Peut-on modifier un projet en cours d’instruction devant la commission d’aménagement commercial, ou postérieurement à l’obtention de l’autorisation ? Oui, répond l’auteur, avocat, mais à certaines conditions.
Par Stéphanie Encinas, Avocat associé, Létang Avocats
Peut-on modifier un projet en cours d’instruction devant la commission d’aménagement commercial, ou postérieurement à l’obtention de l’autorisation ?
Oui, mais à certaines conditions
Entre le moment où un projet de nouveau commerce est autorisé et l’entrée du premier client dans la surface de vente il est fréquent que plusieurs années s’écoulent. Dans ce délai, le concept commercial peut avoir évolué suivant les modes de consommation de la clientèle attendue. La surface de vente obtenue n’est plus tout à fait adaptée, le parking est devenu trop étroit, les vitrines sont à améliorer… Parfois, c’est durant l’instruction du projet que des modifications apparaissant nécessaires. Mais alors, l’autorisation d’exploitation obtenue correspond-elle encore au projet ? Ne faut-il pas tout recommencer ?
La fusion du permis de construire avec l’autorisation d’exploitation commerciale
Depuis la loi du 18 juin 2014, dite Loi Pinel, l’autorisation d’exploitation commerciale a fusionné avec le permis de construire, ce dernier valant alors autorisation d’exploitation commerciale. Désormais, le dossier de demande de permis de construire doit comprendre le dossier d’autorisation d’exploitation commerciale, l’ensemble étant déposé auprès du maire, guichet unique. C’est au maire qu’il appartient de transmettre le dossier à la Commission départementale d’aménagement commercial (CDAC) située en préfecture.
Ce dossier unique signifie que la demande de permis de construire doit être strictement identique au projet soumis à autorisations auprès de la CDAC.
La nécessité de modifier le projet en cours d’instruction devant la CDAC ou la CNAC
Dans le cadre de l’instruction du projet devant la CDAC, le pétitionnaire peut être contraint de modifier son projet si le service instructeur (la DDT) soulève une difficulté (un accès routier inadapté, l’absence de panneaux photovoltaïques …). Si le dossier fait l’objet d’un recours devant la commission nationale d’aménagement commercial (CNAC), il pourra être opportun dans certains cas d’apporter des modifications au projet afin de le rendre plus compatible avec les objectifs et les critères édictés par le législateur à l’article L752-6 du code de commerce et décrocher ainsi l’autorisation convoitée.

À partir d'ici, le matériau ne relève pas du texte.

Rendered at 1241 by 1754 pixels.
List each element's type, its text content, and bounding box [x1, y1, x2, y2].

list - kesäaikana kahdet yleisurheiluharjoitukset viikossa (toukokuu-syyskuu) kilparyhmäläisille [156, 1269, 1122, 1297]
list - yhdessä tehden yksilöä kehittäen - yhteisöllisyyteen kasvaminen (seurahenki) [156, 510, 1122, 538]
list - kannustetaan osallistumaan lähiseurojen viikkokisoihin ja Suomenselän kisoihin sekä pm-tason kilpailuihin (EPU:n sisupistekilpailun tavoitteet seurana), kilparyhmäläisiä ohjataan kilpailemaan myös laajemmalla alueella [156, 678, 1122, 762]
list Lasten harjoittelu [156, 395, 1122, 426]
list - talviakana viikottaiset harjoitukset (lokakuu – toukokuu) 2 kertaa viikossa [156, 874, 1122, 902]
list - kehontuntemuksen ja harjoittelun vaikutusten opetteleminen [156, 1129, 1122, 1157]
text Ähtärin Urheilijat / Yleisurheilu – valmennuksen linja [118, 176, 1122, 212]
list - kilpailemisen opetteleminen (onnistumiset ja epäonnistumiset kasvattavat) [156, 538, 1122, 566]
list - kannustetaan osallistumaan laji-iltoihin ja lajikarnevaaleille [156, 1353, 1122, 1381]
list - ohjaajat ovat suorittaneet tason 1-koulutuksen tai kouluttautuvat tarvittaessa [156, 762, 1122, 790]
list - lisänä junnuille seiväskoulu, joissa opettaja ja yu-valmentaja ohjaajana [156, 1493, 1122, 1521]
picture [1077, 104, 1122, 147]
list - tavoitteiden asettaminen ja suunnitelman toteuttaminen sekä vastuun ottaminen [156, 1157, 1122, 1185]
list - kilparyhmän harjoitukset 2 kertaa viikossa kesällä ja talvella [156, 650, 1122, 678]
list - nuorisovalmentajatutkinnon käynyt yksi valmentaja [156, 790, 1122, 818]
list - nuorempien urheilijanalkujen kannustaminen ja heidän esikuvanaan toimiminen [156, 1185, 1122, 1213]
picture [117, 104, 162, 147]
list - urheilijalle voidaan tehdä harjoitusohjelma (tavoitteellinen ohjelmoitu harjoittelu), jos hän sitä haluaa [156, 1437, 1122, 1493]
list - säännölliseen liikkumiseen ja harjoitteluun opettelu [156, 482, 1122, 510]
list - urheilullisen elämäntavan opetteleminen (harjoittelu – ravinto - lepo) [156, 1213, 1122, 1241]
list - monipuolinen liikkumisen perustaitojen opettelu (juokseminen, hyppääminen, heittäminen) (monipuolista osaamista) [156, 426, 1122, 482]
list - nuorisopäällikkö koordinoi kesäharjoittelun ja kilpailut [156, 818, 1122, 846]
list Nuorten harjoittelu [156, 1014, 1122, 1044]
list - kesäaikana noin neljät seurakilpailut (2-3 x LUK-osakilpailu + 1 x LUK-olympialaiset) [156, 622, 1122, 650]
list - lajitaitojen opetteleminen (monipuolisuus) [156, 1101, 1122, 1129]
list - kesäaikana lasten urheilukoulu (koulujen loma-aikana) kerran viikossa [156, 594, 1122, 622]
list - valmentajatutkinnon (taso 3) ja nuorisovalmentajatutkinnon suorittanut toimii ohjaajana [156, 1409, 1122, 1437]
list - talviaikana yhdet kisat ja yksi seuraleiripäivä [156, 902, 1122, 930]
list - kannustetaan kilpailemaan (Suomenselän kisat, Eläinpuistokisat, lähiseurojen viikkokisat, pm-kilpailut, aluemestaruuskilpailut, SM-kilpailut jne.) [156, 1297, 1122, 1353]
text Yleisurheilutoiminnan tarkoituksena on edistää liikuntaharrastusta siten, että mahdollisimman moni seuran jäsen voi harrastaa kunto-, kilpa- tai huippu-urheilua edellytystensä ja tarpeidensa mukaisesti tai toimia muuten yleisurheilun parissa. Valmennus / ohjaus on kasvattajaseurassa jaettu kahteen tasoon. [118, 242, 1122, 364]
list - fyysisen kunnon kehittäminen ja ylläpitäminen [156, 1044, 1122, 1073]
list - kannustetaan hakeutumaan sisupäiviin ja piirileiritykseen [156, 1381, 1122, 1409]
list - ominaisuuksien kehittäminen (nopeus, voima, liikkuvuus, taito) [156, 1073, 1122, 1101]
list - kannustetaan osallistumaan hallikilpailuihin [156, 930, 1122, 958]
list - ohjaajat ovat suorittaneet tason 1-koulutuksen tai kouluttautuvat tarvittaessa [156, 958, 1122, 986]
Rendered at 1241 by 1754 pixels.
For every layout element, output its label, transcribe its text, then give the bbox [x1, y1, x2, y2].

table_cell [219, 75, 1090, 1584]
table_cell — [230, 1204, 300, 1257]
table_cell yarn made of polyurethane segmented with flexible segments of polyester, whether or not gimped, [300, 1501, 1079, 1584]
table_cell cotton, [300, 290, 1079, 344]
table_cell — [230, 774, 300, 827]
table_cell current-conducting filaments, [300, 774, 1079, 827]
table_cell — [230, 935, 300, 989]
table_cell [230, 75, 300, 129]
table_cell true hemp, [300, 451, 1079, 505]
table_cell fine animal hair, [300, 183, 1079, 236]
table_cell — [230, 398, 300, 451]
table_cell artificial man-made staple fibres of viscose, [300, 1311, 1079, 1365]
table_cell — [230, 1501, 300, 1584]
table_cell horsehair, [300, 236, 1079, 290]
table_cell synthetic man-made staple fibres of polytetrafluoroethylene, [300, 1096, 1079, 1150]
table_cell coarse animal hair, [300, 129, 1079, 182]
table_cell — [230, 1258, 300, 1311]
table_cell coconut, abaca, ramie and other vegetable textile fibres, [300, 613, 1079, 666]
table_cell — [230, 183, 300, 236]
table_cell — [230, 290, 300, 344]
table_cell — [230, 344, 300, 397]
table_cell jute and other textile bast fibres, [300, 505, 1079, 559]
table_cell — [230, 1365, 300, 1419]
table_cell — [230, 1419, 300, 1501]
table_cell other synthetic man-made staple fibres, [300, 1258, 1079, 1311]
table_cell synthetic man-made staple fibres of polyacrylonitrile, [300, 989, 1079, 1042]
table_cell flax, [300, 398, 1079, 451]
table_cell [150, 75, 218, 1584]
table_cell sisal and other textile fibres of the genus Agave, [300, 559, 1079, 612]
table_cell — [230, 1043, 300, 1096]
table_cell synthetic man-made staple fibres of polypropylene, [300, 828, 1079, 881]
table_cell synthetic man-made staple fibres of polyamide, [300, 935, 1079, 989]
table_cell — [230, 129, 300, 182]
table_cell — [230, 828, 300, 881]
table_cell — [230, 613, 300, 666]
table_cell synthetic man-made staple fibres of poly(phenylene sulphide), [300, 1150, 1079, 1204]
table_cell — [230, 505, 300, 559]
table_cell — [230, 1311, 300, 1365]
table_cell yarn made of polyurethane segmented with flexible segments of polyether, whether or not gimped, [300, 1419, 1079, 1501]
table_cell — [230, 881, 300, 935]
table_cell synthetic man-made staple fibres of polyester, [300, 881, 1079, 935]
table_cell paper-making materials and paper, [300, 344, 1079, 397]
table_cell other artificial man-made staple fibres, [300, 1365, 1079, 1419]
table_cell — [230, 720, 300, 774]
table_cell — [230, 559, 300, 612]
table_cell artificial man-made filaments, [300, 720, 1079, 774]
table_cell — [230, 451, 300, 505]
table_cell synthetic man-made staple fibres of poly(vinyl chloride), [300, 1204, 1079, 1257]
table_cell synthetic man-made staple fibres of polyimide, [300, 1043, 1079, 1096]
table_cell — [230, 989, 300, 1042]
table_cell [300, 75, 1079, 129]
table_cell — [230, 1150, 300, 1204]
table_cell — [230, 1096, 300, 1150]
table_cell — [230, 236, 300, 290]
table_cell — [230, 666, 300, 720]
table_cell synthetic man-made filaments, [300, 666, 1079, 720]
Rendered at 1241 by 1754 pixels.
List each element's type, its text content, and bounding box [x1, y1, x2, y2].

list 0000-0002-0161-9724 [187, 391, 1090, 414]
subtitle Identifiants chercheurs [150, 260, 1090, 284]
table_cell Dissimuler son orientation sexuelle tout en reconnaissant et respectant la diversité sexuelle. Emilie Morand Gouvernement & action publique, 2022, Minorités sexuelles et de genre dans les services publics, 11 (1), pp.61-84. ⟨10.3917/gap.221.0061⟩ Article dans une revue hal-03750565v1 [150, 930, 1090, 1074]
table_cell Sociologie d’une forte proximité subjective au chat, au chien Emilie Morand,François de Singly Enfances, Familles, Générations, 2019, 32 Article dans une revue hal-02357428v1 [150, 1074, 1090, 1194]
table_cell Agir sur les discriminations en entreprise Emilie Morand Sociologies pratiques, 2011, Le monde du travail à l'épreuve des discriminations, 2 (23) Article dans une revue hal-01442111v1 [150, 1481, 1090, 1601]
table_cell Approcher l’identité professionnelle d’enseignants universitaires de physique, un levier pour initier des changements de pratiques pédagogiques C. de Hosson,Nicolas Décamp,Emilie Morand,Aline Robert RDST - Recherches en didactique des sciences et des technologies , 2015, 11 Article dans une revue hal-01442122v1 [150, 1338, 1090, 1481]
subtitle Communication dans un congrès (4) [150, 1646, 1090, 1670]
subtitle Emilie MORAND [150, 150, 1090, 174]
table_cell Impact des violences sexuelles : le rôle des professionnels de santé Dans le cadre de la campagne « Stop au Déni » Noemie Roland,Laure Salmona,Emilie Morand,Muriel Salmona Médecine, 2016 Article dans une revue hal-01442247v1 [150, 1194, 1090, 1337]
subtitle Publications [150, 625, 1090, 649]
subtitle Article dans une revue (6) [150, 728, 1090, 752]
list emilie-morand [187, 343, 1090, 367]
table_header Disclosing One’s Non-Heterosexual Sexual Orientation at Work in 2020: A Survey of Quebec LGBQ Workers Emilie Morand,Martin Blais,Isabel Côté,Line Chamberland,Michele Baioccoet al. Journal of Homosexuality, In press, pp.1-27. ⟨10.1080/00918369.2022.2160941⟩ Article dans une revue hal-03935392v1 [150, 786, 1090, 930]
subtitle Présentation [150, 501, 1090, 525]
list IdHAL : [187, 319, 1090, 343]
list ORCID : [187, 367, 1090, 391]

La question se pose donc de savoir si le projet peut être librement modifié en cours d’instruction ou si un nouveau dossier doit être déposé auprès de l’administration.
Qu’entend-on par modification substantielle ?
L’article L752-15 du code de commerce soumet à l’obtention d’une nouvelle autorisation les modifications intervenant en cours d’instruction d’un projet qui auraient pour effet de le modifier substantiellement au regard de critères prévus à l’article L752-6 du code de commerce.
Pour l’Administration, une modification est substantielle lorsqu’elle touche l’économie générale du projet et pourrait avoir une incidence sur la décision de la CDAC et/ou de la CNAC (Circulaire du 16 janvier 1997). L’article L752-15 du code de commerce est quant à lui plus précis puisque ces modifications doivent avoir un lien avec les critères d’autorisations (aménagement du territoire, développement durable, protection des consommateurs).
En d’autres termes, si le projet modifié est à nouveau présenté à la commission d’aménagement commercial, serait-il autorisé dans les mêmes conditions ? L’analyse des avis rendus par les commissions d’aménagement commercial constitue un indice important des caractéristiques du projet qui ont été considérées comme déterminantes pour obtenir l’autorisation (par exemple : la présence de toitures photovoltaïques, ou un concept novateur développé par le projet)
Le projet évolue après l’obtention de l’autorisation d’exploitation commerciale
Une fois autorisé, le pétitionnaire ne détient qu’une seule autorisation : le permis de construire valant autorisation d’exploitation commerciale.
Pour autant, si une modification du projet peut avoir une incidence sur l’autorisation d’exploitation commerciale, elle n’aura pas nécessairement d’impact sur l’autorisation de construire elle-même. Si la modification envisagée n’a pas d’incidence sur les règles d’urbanisme (par exemple : modification de la répartition des surfaces de vente de la galerie marchande), le porteur du projet pourra déposer une demande de permis de construire modificatif mais qui aura pour seul objet le dépôt d’une nouvelle autorisation d’exploitation commerciale.
En résumé, il est envisageable de modifier un projet non encore ouvert au public mais seulement si ces modifications ne sont pas de nature à altérer l’appréciation qui a été faite du projet au regard des critères d’octroi de l’autorisation d’exploitation commerciale.